Je le répète souvent, le problème ne vient pas tant de nos ennemis mais bien plutôt de notre déficit intellectuel collectif, notre impuissance à nous entendre sur une stratégie réaliste, laissant le champ libre à tous les illuminés et démagogues. Pour l'instant, ce qui s'annonce n'a rien de réjouissant, l'heure n'est certes pas à se bercer d'illusions. On peut juste tabler sur les convergences qui se dessinent et se réjouir de voir que les lignes bougent - bien trop lentement, hélas, retardant par toutes sortes d'archaïsmes notre adaptation au monde qui vient et bouleverse tous nos repères, monde globalisé du numérique, de l'écologie et du développement humain.

Justement, la revue s'ouvre comme d'habitude sur un "classique" de l'écologie qui est cette fois le dernier chapitre du Macroscope de Joël de Rosnay (1975) et qui s'appelle "Notes de voyage en écosocialisme". C'est là aussi une utopie qui règle la question du changement de système en se situant imaginairement 8 ans après la grande crise systémique à venir ! C'est quand même moins utopique que ceux qui s'imaginent convertir les coeurs car il s'appuie sur la théorie des (éco)systèmes et, déjà, les réseaux décentralisés pour relier local et global : "l'écosociété, c'est la convivialité plus les télécommunications". Il faut bien dire que cet écosocialisme, jugé trop techniciste, n'a pas eu beaucoup de succès chez les écologistes français.

Il est effectivement très éloigné, bien que plus pertinent sans doute, de l'écosocialisme dont Michael Löwy tente une généalogie (assez groupusculaire) et qui n'est cette fois qu'un marxisme écologisé avec une supposée propriété collective des moyens de production aux mains d'un Etat planificateur et centralisé (identifié en général à la Nation). On retrouve cette planification écologique (nécessaire mais surévaluée) dans les articles des contributeurs du Front de Gauche, se réclamant aussi d'un écosocialisme qui voudrait déterminer nos besoins ("par le bas"!) pour les satisfaire ensuite dans une vision qui est restée très industrielle et étatiste (anti-libérale), industrie simplement débarrassée de la finance, remplacée nous dit-on par la politique (une démocratie idéalisée).

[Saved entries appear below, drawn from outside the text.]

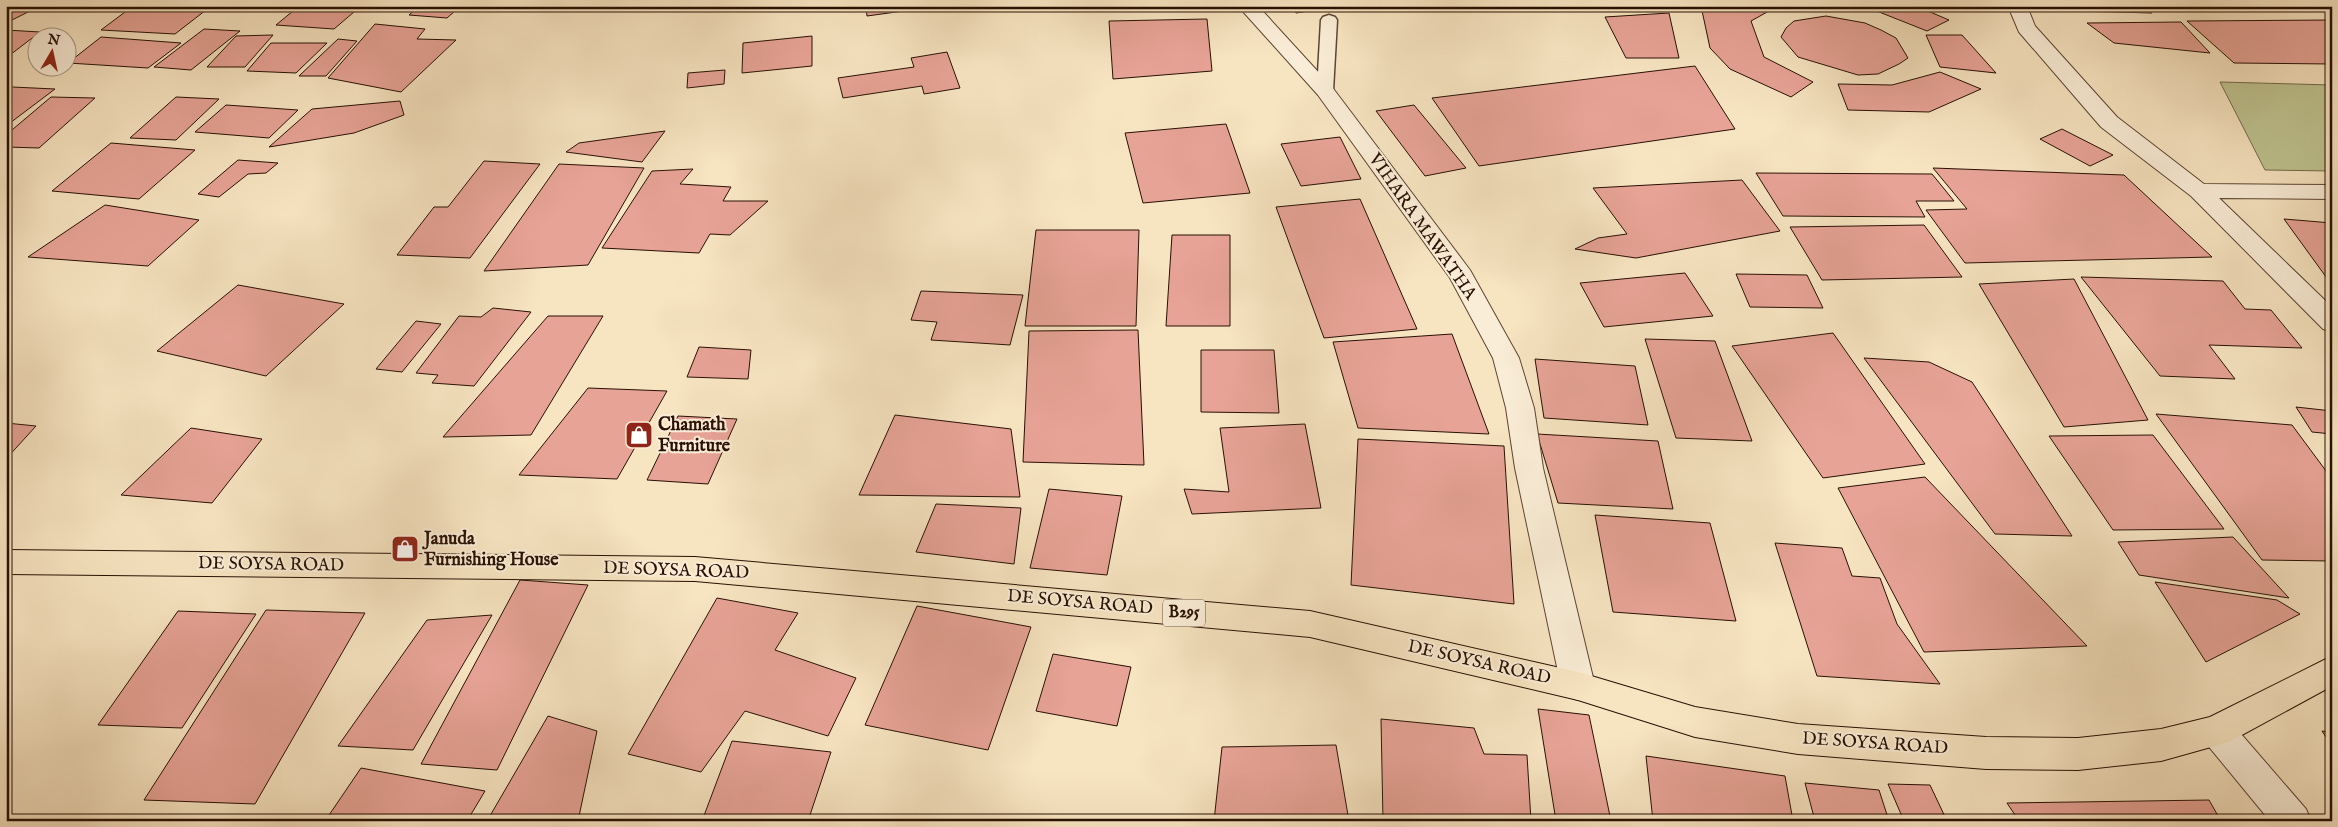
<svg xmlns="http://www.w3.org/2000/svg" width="2338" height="827" font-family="'IM FELL English',serif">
<rect width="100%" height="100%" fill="#f7e4c1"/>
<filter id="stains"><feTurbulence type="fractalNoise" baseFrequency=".004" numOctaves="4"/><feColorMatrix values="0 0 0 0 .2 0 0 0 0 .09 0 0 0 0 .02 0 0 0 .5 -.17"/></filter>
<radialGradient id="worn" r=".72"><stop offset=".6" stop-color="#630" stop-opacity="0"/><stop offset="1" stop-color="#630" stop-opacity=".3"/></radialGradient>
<polygon fill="#bfc491" stroke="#746a4a" points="2220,82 2332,85 2332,171 2265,170"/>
<g fill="#e7a396" stroke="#281003">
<polygon points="6,6 38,7 6,23"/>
<polygon points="133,6 138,6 206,10 175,34 101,30"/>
<polygon points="299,6 361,6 334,29 276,25"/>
<polygon points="866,6 940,6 867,16"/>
<polygon points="1290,6 1341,6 1296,13"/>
<polygon points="1701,6 1778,6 1751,21 1764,57 1813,82 1791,97 1730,69 1710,48"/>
<polygon points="1864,6 1916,6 1949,20 1927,31"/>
<polygon points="2042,6 2146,6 2152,13 2043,10"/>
<polygon points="417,8 455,11 447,18 409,15"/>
<polygon points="1669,13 1679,58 1626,58 1605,17"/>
<polygon points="1826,16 1865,23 1881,30 1896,38 1908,58 1899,64 1878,74 1858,75 1798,57 1781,37 1786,28 1794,21"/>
<polygon points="1207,19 1212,71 1113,79 1109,21"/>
<polygon points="2332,20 2332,64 2234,63 2187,21"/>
<polygon points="2181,22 2210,53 2114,43 2087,23"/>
<polygon points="375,24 425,29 417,39 456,40 401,92 328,78"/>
<polygon points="204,29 240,31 191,70 154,67"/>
<polygon points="6,30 40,32 6,58"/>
<polygon points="273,35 245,67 207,67 236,36"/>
<polygon points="1926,35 1962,35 1996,73 1940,67"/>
<polygon points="812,36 812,66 742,73 743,43"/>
<polygon points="101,37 181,43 148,68 68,63"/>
<polygon points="338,39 357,41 326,76 299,76"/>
<polygon points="271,43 327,43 296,73 247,71"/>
<polygon points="947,52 960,88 924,94 922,86 843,98 838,78 914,67 911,58"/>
<polygon points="1695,66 1735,129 1479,166 1432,98"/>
<polygon points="725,70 724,84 687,88 688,73"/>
<polygon points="1940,72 1981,89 1929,112 1848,110 1838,84 1892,85"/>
<polygon points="12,87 55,89 6,126 6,91"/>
<polygon points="51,97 95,98 39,148 6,147 6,135"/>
<polygon points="176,97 219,99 176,140 130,138"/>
<polygon points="400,101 404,115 354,133 269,147 312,109"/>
<polygon points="226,105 298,110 269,138 195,132"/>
<polygon points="1414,105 1466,168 1425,176 1376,111"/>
<polygon points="1226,124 1250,193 1143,203 1125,133"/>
<polygon points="2062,129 2113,155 2090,166 2040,139"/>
<polygon points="665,131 642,162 566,152 579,143"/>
<polygon points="1340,137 1361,179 1301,186 1281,144"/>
<polygon points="111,143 195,150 139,199 52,191"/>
<polygon points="238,160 278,163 266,173 248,174 219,197 198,194"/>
<polygon points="484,161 540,164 470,258 397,255 434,207 448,207"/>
<polygon points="559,164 644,168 588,265 484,271"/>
<polygon points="1933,168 2124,175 2212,257 1965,263 1926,210 1967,209"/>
<polygon points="693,169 680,184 731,187 723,201 768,201 730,235 710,234 699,253 602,248 652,171"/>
<polygon points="1756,173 1932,174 1954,201 1916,201 1925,217 1783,216"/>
<polygon points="1742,180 1780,231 1636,258 1575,249 1598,238 1627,234 1593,188"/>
<polygon points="1360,199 1417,329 1324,338 1276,207"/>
<polygon points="105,205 199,220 148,266 28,257"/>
<polygon points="2284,219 2332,223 2332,281 2329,281"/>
<polygon points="1924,225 1962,277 1822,280 1790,227"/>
<polygon points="1036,230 1139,230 1136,326 1025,326"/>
<polygon points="1172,235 1230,235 1230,326 1166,326"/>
<polygon points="1685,273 1713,316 1604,327 1580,283"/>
<polygon points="1736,274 1807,275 1823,308 1750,307"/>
<polygon points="2081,277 2223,281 2245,309 2271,310 2302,348 2209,345 2235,379 2160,376"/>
<polygon points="2074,279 2148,420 2064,427 1979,284"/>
<polygon points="238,285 344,304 266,376 157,351"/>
<polygon points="921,291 1023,295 1010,345 931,340 937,322 911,320"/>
<polygon points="493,308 531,312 474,386 432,383 438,375 416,373 459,316 481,317"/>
<polygon points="548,316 603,316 531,435 443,437"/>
<polygon points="416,321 441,324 402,372 376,369"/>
<polygon points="1138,330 1144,465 1023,462 1029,331"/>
<polygon points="1833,333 1925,464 1823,478 1732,346"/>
<polygon points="1452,334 1489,434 1358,428 1333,342"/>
<polygon points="1645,339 1715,341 1752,441 1676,438"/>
<polygon points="699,347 751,350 748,379 687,377"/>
<polygon points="1201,350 1274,350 1279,413 1201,412"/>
<polygon points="1864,358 1929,362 1972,382 2072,536 1995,534"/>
<polygon points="1535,359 1635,366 1648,425 1544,418"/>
<polygon points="588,388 667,391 617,479 519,475"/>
<polygon points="2296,407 2332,411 2332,434 2312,432"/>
<polygon points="2156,414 2292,425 2332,479 2332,561 2262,560"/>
<polygon points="895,415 1011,429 1020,497 859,495"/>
<polygon points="678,416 737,419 708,484 647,480"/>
<polygon points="6,423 36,426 6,459"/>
<polygon points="1305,424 1321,508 1192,514 1184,489 1229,492 1220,428"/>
<polygon points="191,428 262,439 212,503 121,495"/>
<polygon points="1537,434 1658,441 1673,509 1558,503"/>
<polygon points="2153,435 2224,529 2113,530 2049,436"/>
<polygon points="1358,439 1504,446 1514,604 1351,585"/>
<polygon points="1925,477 2087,646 1924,652 1838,488"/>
<polygon points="1049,489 1122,496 1107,575 1030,568"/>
<polygon points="936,504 1021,508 1014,564 916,552"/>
<polygon points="1595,515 1710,523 1736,621 1613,612"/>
<polygon points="2233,537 2289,598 2139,575 2118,542"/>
<polygon points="1775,543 1842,548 1852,576 1880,578 1897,624 1940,684 1817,676"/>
<polygon points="520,580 588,585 497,770 421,764"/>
<polygon points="2155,582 2277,600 2300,614 2206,662"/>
<polygon points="717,598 798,613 775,650 856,678 828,736 745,711 701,772 628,754"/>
<polygon points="917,606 1031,627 988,750 865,725"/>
<polygon points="266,610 365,613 255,804 144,800"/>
<polygon points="178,611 256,614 182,728 98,725"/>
<polygon points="492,615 413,750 338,746 427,620"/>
<polygon points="1053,654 1131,667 1117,726 1036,711"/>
<polygon points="1538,709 1589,715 1611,821 1556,821"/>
<polygon points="548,716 597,731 578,821 487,821"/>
<polygon points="1381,719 1474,728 1484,754 1527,755 1531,821 1383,821"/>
<polygon points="2322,731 2332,732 2332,746"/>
<polygon points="732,741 831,752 808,821 702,821"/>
<polygon points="1336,745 1349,821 1214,821 1222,747"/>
<polygon points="1646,756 1785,776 1793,821 1653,821"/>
<polygon points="361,768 485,791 467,821 325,821"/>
<polygon points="1805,783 1879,790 1889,821 1815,821"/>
<polygon points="1888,784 1930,785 1947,821 1904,821"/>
<polygon points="2209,800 2221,821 2019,821 2007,803"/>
</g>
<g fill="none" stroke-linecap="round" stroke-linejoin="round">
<defs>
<polygon id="service" points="1329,15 1335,17 1337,20 1333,91 1331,95 1319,95 1317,91 1321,20 1323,17"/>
<g id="minor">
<polygon points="1238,6 1258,6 1332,87 1470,270 1519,358 1534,408 1543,468 1595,686 1590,696 1578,700 1566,696 1561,686 1515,468 1506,408 1493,358 1450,278 1318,95"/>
<polygon points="2008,6 2027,6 2035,26 2117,117 2204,184 2332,185 2332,199 2219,198 2332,307 2332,332 2323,329 2191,196 2101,127 2019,32"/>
<polygon points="2217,716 2229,720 2306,809 2311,821 2270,821 2205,742 2200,731 2205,720"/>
</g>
<polygon id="primary" points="6,550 695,557 1310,611 1578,672 1695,707 1798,724 1986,737 2078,738 2161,729 2210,717 2332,656 2332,686 2229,742 2161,761 2078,770 1986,769 1798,754 1695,737 1578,700 1310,637 695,581 6,574"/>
</defs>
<use href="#service" stroke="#5c4532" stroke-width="3"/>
<use href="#minor" stroke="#5c4532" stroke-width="2"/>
<use href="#primary" stroke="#281003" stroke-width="2"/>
<use href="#service" fill="#faedd7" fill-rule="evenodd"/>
<use href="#minor" fill="#faedd7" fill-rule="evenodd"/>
<use href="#primary" fill="#f7e4c1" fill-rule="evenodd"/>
</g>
<defs>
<symbol id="shop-square" viewBox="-11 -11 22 22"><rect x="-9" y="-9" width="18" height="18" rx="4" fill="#8f2418" stroke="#faedd7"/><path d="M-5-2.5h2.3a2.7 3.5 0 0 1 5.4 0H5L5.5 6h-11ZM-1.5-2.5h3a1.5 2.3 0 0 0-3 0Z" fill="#fff"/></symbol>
</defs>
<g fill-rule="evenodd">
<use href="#shop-square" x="623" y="419" width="32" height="32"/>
<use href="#shop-square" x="389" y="533" width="32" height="32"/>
</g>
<g text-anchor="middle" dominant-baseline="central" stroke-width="4" stroke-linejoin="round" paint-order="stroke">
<rect fill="#faedd7" stroke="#675243" stroke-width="1" x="1163" y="599.5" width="42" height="27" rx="4"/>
<g font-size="16" font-weight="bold" fill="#281003">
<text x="1184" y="613">B295</text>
</g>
<g font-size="18" fill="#281003" stroke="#faedd7">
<text transform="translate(1422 227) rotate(55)">VIHARA MAWATHA</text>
<text transform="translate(271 565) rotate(1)">DE SOYSA ROAD</text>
<text transform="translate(676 571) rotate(2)">DE SOYSA ROAD</text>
<text transform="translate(1080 603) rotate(5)">DE SOYSA ROAD</text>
<text transform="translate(1479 663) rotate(13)">DE SOYSA ROAD</text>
<text transform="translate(1875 744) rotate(4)">DE SOYSA ROAD</text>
</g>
<g font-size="18" font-weight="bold" fill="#281003" stroke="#faedd7" text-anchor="start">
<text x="658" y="425">Chamath<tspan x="658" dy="21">Furniture</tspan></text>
<text x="424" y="539">Januda<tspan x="424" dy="21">Furnishing House</tspan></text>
</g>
</g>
<rect width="2338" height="827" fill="none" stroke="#f7e4c1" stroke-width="25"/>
<rect x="8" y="8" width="2323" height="812" fill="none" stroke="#281003" stroke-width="2.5"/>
<rect x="12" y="12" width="2313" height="802" fill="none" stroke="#281003"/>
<g transform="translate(52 52) rotate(9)"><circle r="24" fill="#faedd7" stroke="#a69582"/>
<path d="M0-4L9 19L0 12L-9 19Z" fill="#8f2418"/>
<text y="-8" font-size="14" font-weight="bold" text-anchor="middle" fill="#281003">N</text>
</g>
<rect width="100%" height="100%" filter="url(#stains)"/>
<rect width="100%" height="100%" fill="url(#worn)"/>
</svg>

Il y a quand même la promotion des coopératives et de la reprise de l'usine par ses employés (mais sans autre changement dans la production et cela reste très anecdotique). Corinne Morel Darieux, soucieuse surtout de l'emploi compte aussi sur l'agriculture paysanne pour avoir besoin de plus de bras. Au fond, l'écologie, ici, serait juste de se fier à la volonté majoritaire pour cela, ce qui n'est pas si rassurant. Mathieu Agostini va beaucoup plus du côté d'une propriété sociale des communs et des coopératives de production dans une vision plus ouverte et un peu moins étatiste d'un mode de production écosocialiste relocalisé, avec des imprimantes 3D, des FabLabs, etc. "Nous proposons de nous appuyer le plus possible sur ces nouvelles unités de production, coopératives ou communales, qui seraient des lieux d'autoconstruction, de réparation et de ressourceries pour les objets les plus courants". Cela va incontestablement dans la bonne direction, s'efforçant de sortir de l'ancien paradigme. Il faudrait cependant en tirer un peu plus de conséquences, sans parler de la trop grande importance donnée à l'obsolescence programmée (si on ne répare pas, c'est que ça coûte plus cher que de reproduire mais les imprimantes 3D peuvent aider et il faudra bien concevoir des produits réparables, des téléphones modulaires, etc.). Sinon, j'aimerais bien moi aussi supprimer la publicité mais je ne vois pas comment pour l'instant. On peut quand même la limiter, ce serait déjà pas si mal.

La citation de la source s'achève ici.